Research in the state, summarized in my report "The Death Penalty in North Carolina: A Summary of the Data and Scientific Studies," shows that capital punishment is rare, ineffective, expensive, biased and imperfect. The only thing left to do now is acknowledge this and put an end to it.

For decades North Carolina was one of the leading death penalty states. We were one of the top 10 states in terms of the number of people we sentenced to death and executed in any given year. And yet our murder rate was also always above the national average.

In the past decade, this all changed as the practice of capital punishment in the state has faced serious challenges. We've seen problems with the quality of representation offered to defendants. We've discovered that innocent people have been convicted and sentenced to death. And we've seen clear evidence of racial bias.

The good news is that the state has taken steps to address each of these problems.

First, the Office of Indigent Services was created in 2000 to reduce the representation of capital defendants by unqualified and inexperienced defense attorneys. Second, the North Carolina Innocence Inquiry Commission was established in 2006 to investigate and evaluate post-conviction claims of factual innocence. And in 2009, the state passed the Racial Justice Act, which bans racial discrimination in the death penalty and corrects for it by setting aside death sentences in cases where race "is shown to have been a significant factor" in seeking or imposing the death penalty.

The General Assembly recently repealed this law, but the governor vetoed the repeal; only a three-fifths vote by legislators will override the veto.

The bad news is that all our efforts to correct for the problems of the death penalty in our state amount to what former Supreme Court Justice Harry Blackmun called "tinkering with the machinery of death." The result is a freakishly rare system of capital punishment that requires taxpayers to spend tens of millions of dollars to maintain but not actually use.

North Carolina courts now hand out only about three death sentences a year, and the state has not executed anyone since August 2006 because of unresolved disputes over the lethal injection process.

When Justice Blackmun said he would no longer tinker with the machinery of death in 1994, he added: "For more than 20 years I have endeavored ... to develop ... rules that would lend more than the mere appearance of fairness to the death penalty endeavor ... I feel ... obligated simply to concede that the death penalty experiment has failed. It is virtually self-evident to me now that no combination of procedural rules or substantive regulations ever can save the death penalty from its inherent constitutional deficiencies."

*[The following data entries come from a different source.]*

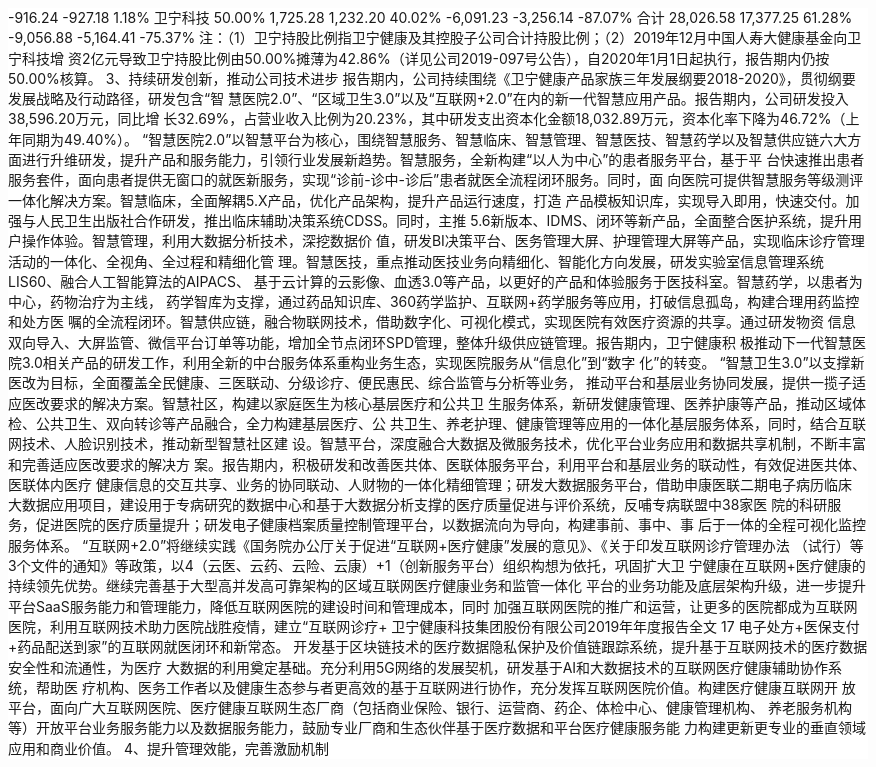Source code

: -916.24
-927.18
1.18%
卫宁科技
50.00%
1,725.28
1,232.20
40.02%
-6,091.23
-3,256.14
-87.07%
合计
28,026.58
17,377.25
61.28%
-9,056.88
-5,164.41
-75.37%
注：（1）卫宁持股比例指卫宁健康及其控股子公司合计持股比例；（2）2019年12月中国人寿大健康基金向卫宁科技增
资2亿元导致卫宁持股比例由50.00%摊薄为42.86%（详见公司2019-097号公告），自2020年1月1日起执行，报告期内仍按
50.00%核算。
3、持续研发创新，推动公司技术进步
报告期内，公司持续围绕《卫宁健康产品家族三年发展纲要2018-2020》，贯彻纲要发展战略及行动路径，研发包含“智
慧医院2.0”、“区域卫生3.0”以及“互联网+2.0”在内的新一代智慧应用产品。报告期内，公司研发投入38,596.20万元，同比增
长32.69%，占营业收入比例为20.23%，其中研发支出资本化金额18,032.89万元，资本化率下降为46.72%（上年同期为49.40%）。
“智慧医院2.0”以智慧平台为核心，围绕智慧服务、智慧临床、智慧管理、智慧医技、智慧药学以及智慧供应链六大方
面进行升维研发，提升产品和服务能力，引领行业发展新趋势。智慧服务，全新构建“以人为中心”的患者服务平台，基于平
台快速推出患者服务套件，面向患者提供无窗口的就医新服务，实现“诊前-诊中-诊后”患者就医全流程闭环服务。同时，面
向医院可提供智慧服务等级测评一体化解决方案。智慧临床，全面解耦5.X产品，优化产品架构，提升产品运行速度，打造
产品模板知识库，实现导入即用，快速交付。加强与人民卫生出版社合作研发，推出临床辅助决策系统CDSS。同时，主推
5.6新版本、IDMS、闭环等新产品，全面整合医护系统，提升用户操作体验。智慧管理，利用大数据分析技术，深挖数据价
值，研发BI决策平台、医务管理大屏、护理管理大屏等产品，实现临床诊疗管理活动的一体化、全视角、全过程和精细化管
理。智慧医技，重点推动医技业务向精细化、智能化方向发展，研发实验室信息管理系统LIS60、融合人工智能算法的AIPACS、
基于云计算的云影像、血透3.0等产品，以更好的产品和体验服务于医技科室。智慧药学，以患者为中心，药物治疗为主线，
药学智库为支撑，通过药品知识库、360药学监护、互联网+药学服务等应用，打破信息孤岛，构建合理用药监控和处方医
嘱的全流程闭环。智慧供应链，融合物联网技术，借助数字化、可视化模式，实现医院有效医疗资源的共享。通过研发物资
信息双向导入、大屏监管、微信平台订单等功能，增加全节点闭环SPD管理，整体升级供应链管理。报告期内，卫宁健康积
极推动下一代智慧医院3.0相关产品的研发工作，利用全新的中台服务体系重构业务生态，实现医院服务从“信息化”到“数字
化”的转变。
“智慧卫生3.0”以支撑新医改为目标，全面覆盖全民健康、三医联动、分级诊疗、便民惠民、综合监管与分析等业务，
推动平台和基层业务协同发展，提供一揽子适应医改要求的解决方案。智慧社区，构建以家庭医生为核心基层医疗和公共卫
生服务体系，新研发健康管理、医养护康等产品，推动区域体检、公共卫生、双向转诊等产品融合，全力构建基层医疗、公
共卫生、养老护理、健康管理等应用的一体化基层服务体系，同时，结合互联网技术、人脸识别技术，推动新型智慧社区建
设。智慧平台，深度融合大数据及微服务技术，优化平台业务应用和数据共享机制，不断丰富和完善适应医改要求的解决方
案。报告期内，积极研发和改善医共体、医联体服务平台，利用平台和基层业务的联动性，有效促进医共体、医联体内医疗
健康信息的交互共享、业务的协同联动、人财物的一体化精细管理；研发大数据服务平台，借助申康医联二期电子病历临床
大数据应用项目，建设用于专病研究的数据中心和基于大数据分析支撑的医疗质量促进与评价系统，反哺专病联盟中38家医
院的科研服务，促进医院的医疗质量提升；研发电子健康档案质量控制管理平台，以数据流向为导向，构建事前、事中、事
后于一体的全程可视化监控服务体系。
“互联网+2.0”将继续实践《国务院办公厅关于促进“互联网+医疗健康”发展的意见》、《关于印发互联网诊疗管理办法
（试行）等3个文件的通知》等政策，以4（云医、云药、云险、云康）+1（创新服务平台）组织构想为依托，巩固扩大卫
宁健康在互联网+医疗健康的持续领先优势。继续完善基于大型高并发高可靠架构的区域互联网医疗健康业务和监管一体化
平台的业务功能及底层架构升级，进一步提升平台SaaS服务能力和管理能力，降低互联网医院的建设时间和管理成本，同时
加强互联网医院的推广和运营，让更多的医院都成为互联网医院，利用互联网技术助力医院战胜疫情，建立“互联网诊疗+
卫宁健康科技集团股份有限公司2019年年度报告全文
17
电子处方+医保支付+药品配送到家”的互联网就医闭环和新常态。
开发基于区块链技术的医疗数据隐私保护及价值链跟踪系统，提升基于互联网技术的医疗数据安全性和流通性，为医疗
大数据的利用奠定基础。充分利用5G网络的发展契机，研发基于AI和大数据技术的互联网医疗健康辅助协作系统，帮助医
疗机构、医务工作者以及健康生态参与者更高效的基于互联网进行协作，充分发挥互联网医院价值。构建医疗健康互联网开
放平台，面向广大互联网医院、医疗健康互联网生态厂商（包括商业保险、银行、运营商、药企、体检中心、健康管理机构、
养老服务机构等）开放平台业务服务能力以及数据服务能力，鼓励专业厂商和生态伙伴基于医疗数据和平台医疗健康服务能
力构建更新更专业的垂直领域应用和商业价值。
4、提升管理效能，完善激励机制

Ironically, Blackmun was one of the jurists who dissented in the 1987 case, McCleskey v. Kemp, which rejected the appeal of Warren McCleskey, whose attorneys showed that killers of whites (and especially black killers of whites) were more likely to be sentenced to death in Georgia; this is the reality of capital punishment in North Carolina today.

That ruling gave us the impossible-to-prove standard that individuals must be able to show that state officials discriminated against them as individuals in order to overturn a death sentence; this is the standard Republican legislators want to return to by striking down the Racial Justice Act.

Whereas it's too late for Blackmun, it's not too late for North Carolina. Our own experience over the past decade proves that we can live without the death penalty.

As death sentences declined in North Carolina in what was the greatest overall reduction in death sentences in the country in the first decade of the 21st century, the murder rate also fell. In 2000, the state's murder rate ranked it eighth in the nation; by 2010, the state's murder rate was the lowest level in our recorded history and was down to 15th in the nation.

We now have all the facts.

The only thing standing in the way of abolition is a lack of courage. May this be the year we finally do the right thing and kill the death penalty. In its place, let's get serious about reducing crime by pursuing strategies rooted in science that are proven to work.